**WRITTEN PROBLEM A**: In the opera forum thread, shorten the paragraph that begins "Bellini's I Capuleti" to a single sentence that keeps its main facts.
**WRITTEN PROBLEM B**: Return everything in the opera forum thread from "Rossini wrote both" down to "And completely ludicrous.", word for word.

**READING TEXT**:
And the Count has an illegitimate daughter of his own, called Florestine...

Ouch! Almaviva had already told this.


----------



## Almaviva (Aug 13, 2010)

Herkku said:


> And the Count has an illegitimate daughter of his own, called Florestine...
> 
> Ouch! Almaviva had already told this.


Of course I did. She is my daughter, right?


----------



## Herkku (Apr 18, 2010)

Absolutely! How incredibly obtuse of me!


----------



## SixFootScowl (Oct 17, 2011)

Rossini wrote both happy and tragic endings for Tancredi. Most performances use the tragic ending. Here is one CD set I found that has both endings included:


----------



## SixFootScowl (Oct 17, 2011)

Herkku said:


> Bellini's I Capuleti e I Montecchi used to be performed with a happy ending by Nicola Vanuzzi for many years in Italy. It seems unthinkable today! And completely ludicrous.


I would like to see that. Wonder how it went. Hey, why was Romeo carrying around deadly poison on his person anyway. Was he fearful of enemy capture and torture?


----------



## Pugg (Aug 8, 2014)

Just like Otello by Rossini, available on Opera Rara with alternative happy ending on the last disc.


----------



## SixFootScowl (Oct 17, 2011)

Pugg said:


> Just like Otello by Rossini, available on Opera Rara with alternative happy ending on the last disc.


Hmmm, maybe I would like this opera with the happy ending. May have to look into that. Is this the one you are talking about?


----------



## Pugg (Aug 8, 2014)

**INFORMATION SUPPLIED**:
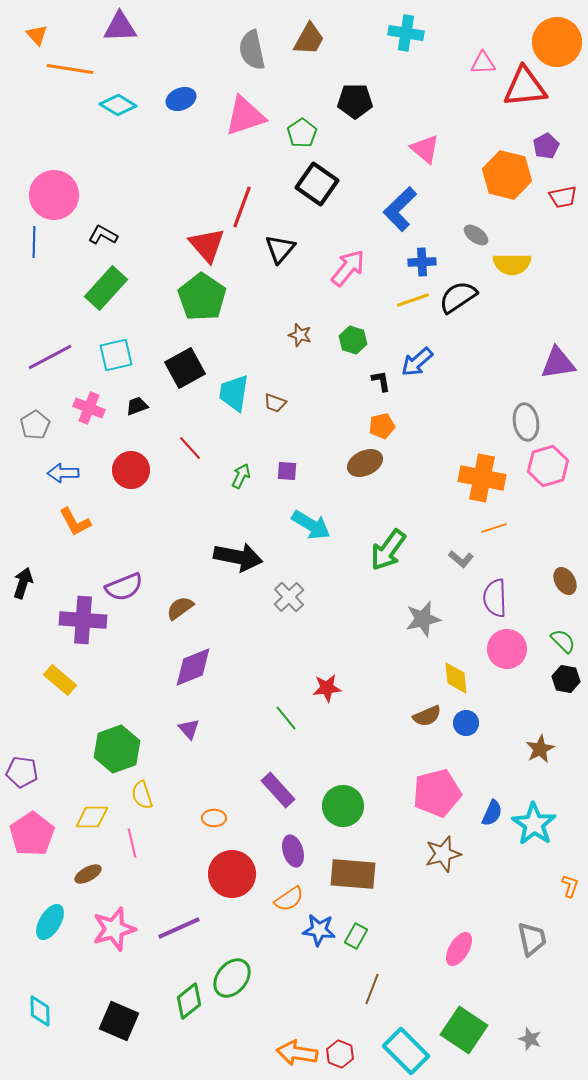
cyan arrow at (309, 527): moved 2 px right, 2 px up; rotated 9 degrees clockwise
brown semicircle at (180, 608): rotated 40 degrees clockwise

**WORKED SOLUTION A**: For many years in Italy, Bellini's I Capuleti e I Montecchi was performed with a happy ending by Nicola Vanuzzi, something that seems unthinkable and completely ludicrous today.

**WORKED SOLUTION B**:
Rossini wrote both happy and tragic endings for Tancredi. Most performances use the tragic ending. Here is one CD set I found that has both endings included:


----------



## SixFootScowl (Oct 17, 2011)

Herkku said:


> Bellini's I Capuleti e I Montecchi used to be performed with a happy ending by Nicola Vanuzzi for many years in Italy. It seems unthinkable today! And completely ludicrous.